От твоего любящего отца Джона Брауна.

2 апреля 1857 года».

Пятьдесят седьмой год, а Хиггинсон познакомился с Брауном в пятьдесят восьмом.

Хиггинсону тридцать шесть лет. Коренной американец, его предки прибыли в Салем в семнадцатом веке. Знатные — английскую королеву Елизавету они называли «кузина Бетси». Родился Томас в доме, который построил его отец. Кончил богословский факультет Гарвардского университета, стал священником в маленьком городке.

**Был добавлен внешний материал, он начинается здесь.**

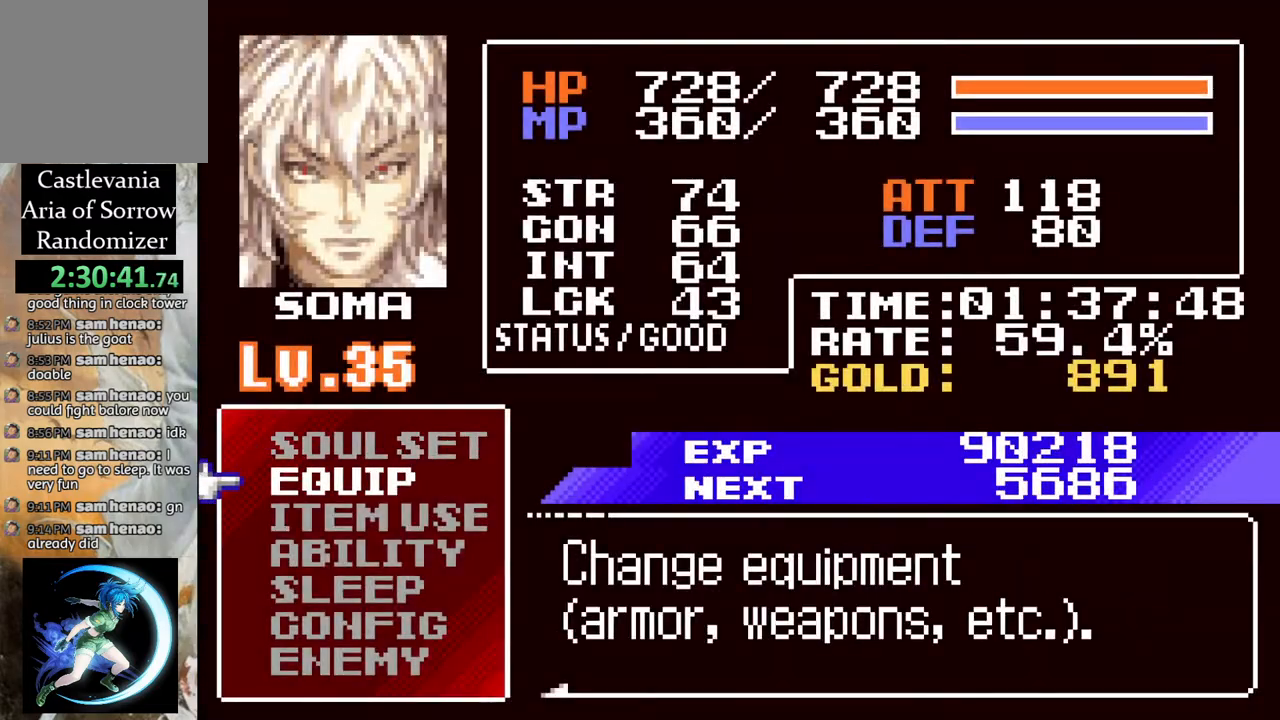
{"buttons": [], "left_stick": "center", "right_stick": "center", "events": [[50, "CROSS", "up"], [367, "DPAD_DOWN", "down"], [433, "DPAD_DOWN", "up"]]}
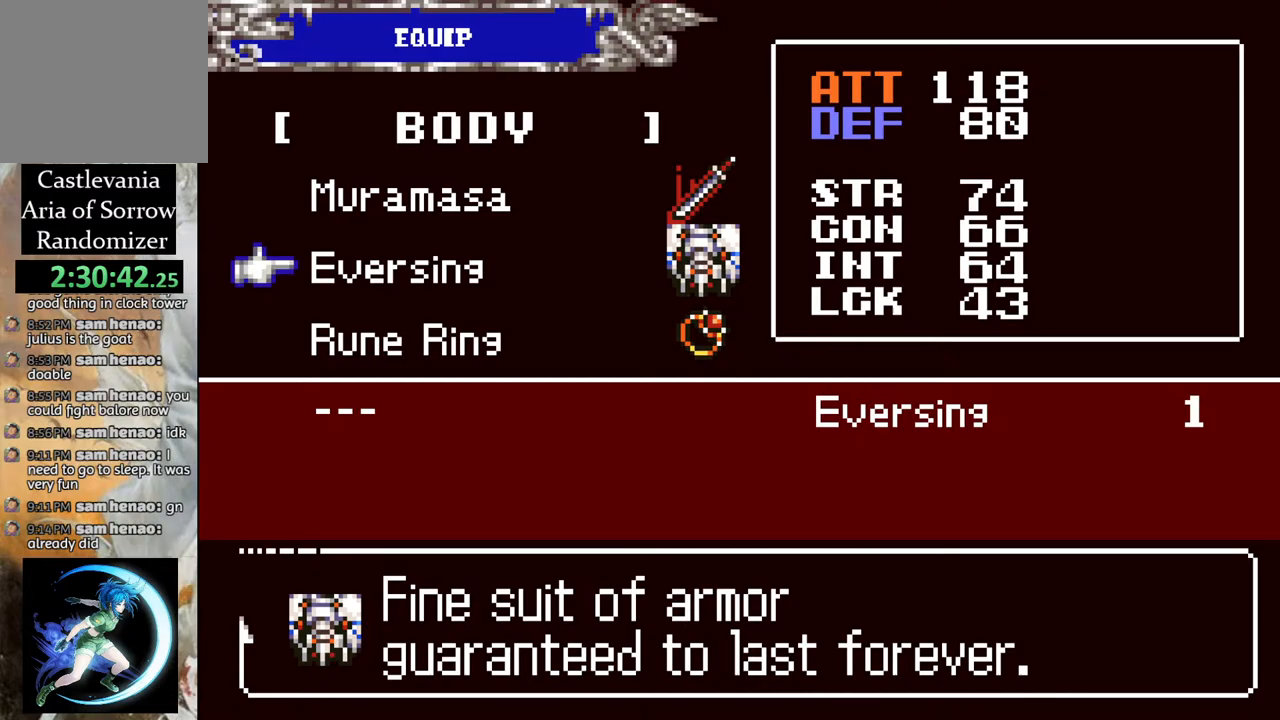
{"buttons": [], "left_stick": "center", "right_stick": "center", "events": [[283, "DPAD_UP", "down"], [367, "DPAD_UP", "up"]]}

Всю жизнь провел среди книг и литераторов. К ним в дом приходил Лонгфелло, на полках стояли произведения Уитьера с его автографами, в поэмы Байрона от руки вписывались строфы, изъятые цензурой. Книги заполняли жилье, но какой-то книги не хватало, доставал все новые и новые. Читать, читать, читать. Сидеть над книгами в библиотеке, дома, в колледже. И засыпать с книгой в руках. Томас любил Спенсера и Чосера.

Но, в отличие от многих друзей-книжников, он еще обязательно должен был действовать. Двигаться — плавать, бегать, фехтовать. Жизнь тела для него едва ли не так же важна, как и жизнь духа.

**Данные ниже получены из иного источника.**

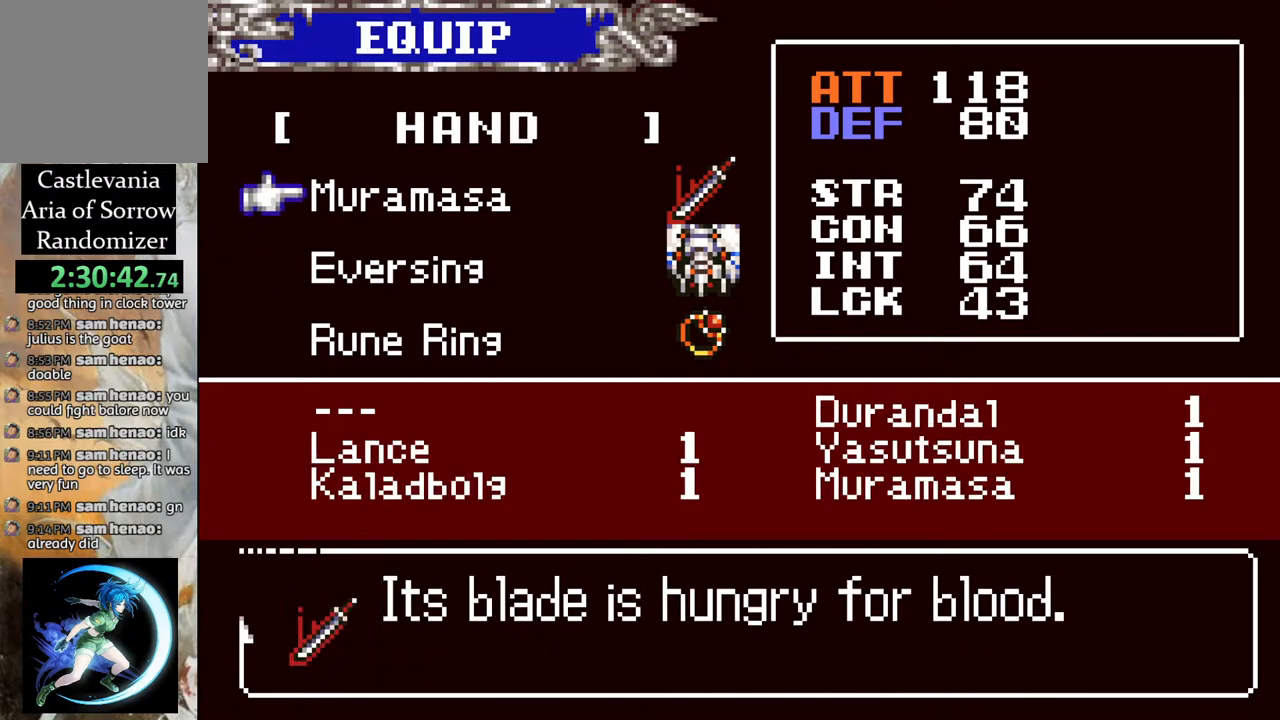
{"buttons": [], "left_stick": "center", "right_stick": "center", "events": [[100, "DPAD_DOWN", "down"], [150, "DPAD_DOWN", "up"], [217, "DPAD_DOWN", "down"], [333, "DPAD_DOWN", "up"]]}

Настойчиво, неустанно готовился. Сначала сам не знал, к чему готовился. Оказалось, к борьбе. Но бег или плавание доставляли ему еще и просто радость. Мог бы Джон Браун испытать радость от бега? Никогда…

А ему, Хиггинсону, очень пригодилась тренировка, когда он, пытаясь спасти негра, которого отправляли в рабство на Юг, взламывал дверь в бостонском суде. Тогда же единомышленникам раздавал топоры.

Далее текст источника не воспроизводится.